Provided records Block Start
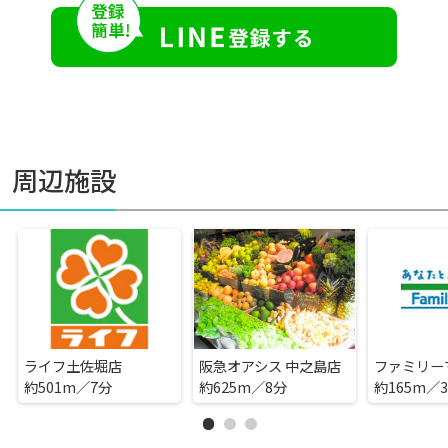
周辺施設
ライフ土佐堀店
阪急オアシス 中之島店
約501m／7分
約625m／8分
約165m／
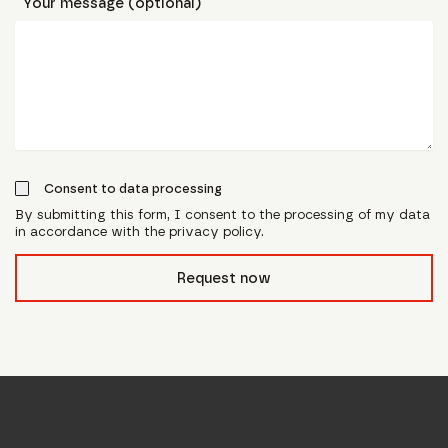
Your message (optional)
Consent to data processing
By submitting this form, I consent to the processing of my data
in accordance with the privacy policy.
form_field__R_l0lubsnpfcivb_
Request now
Provided records Block End
Provided records Block Start
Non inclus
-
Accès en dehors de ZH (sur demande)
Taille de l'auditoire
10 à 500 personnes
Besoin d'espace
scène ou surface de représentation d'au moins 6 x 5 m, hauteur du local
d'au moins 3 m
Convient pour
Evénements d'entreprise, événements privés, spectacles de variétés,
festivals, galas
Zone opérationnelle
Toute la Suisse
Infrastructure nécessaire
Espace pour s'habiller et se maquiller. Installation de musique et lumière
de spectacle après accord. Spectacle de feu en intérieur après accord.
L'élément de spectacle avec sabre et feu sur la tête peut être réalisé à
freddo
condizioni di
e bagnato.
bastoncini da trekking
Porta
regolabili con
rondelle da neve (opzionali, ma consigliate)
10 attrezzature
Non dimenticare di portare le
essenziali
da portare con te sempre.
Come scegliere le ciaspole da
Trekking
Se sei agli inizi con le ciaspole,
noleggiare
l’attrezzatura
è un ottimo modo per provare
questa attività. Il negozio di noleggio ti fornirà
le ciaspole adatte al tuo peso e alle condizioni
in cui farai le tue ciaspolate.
Provided records Block End
▸ **Try it**
Give back, exactly as written, the stretch from the line with "Accès en dehors de ZH (sur demande)" through the line with "Convient pour", and no other lines from the records above.

▸ **Result for this exercise**
Accès en dehors de ZH (sur demande)
Taille de l'auditoire
10 à 500 personnes
Besoin d'espace
scène ou surface de représentation d'au moins 6 x 5 m, hauteur du local
d'au moins 3 m
Convient pour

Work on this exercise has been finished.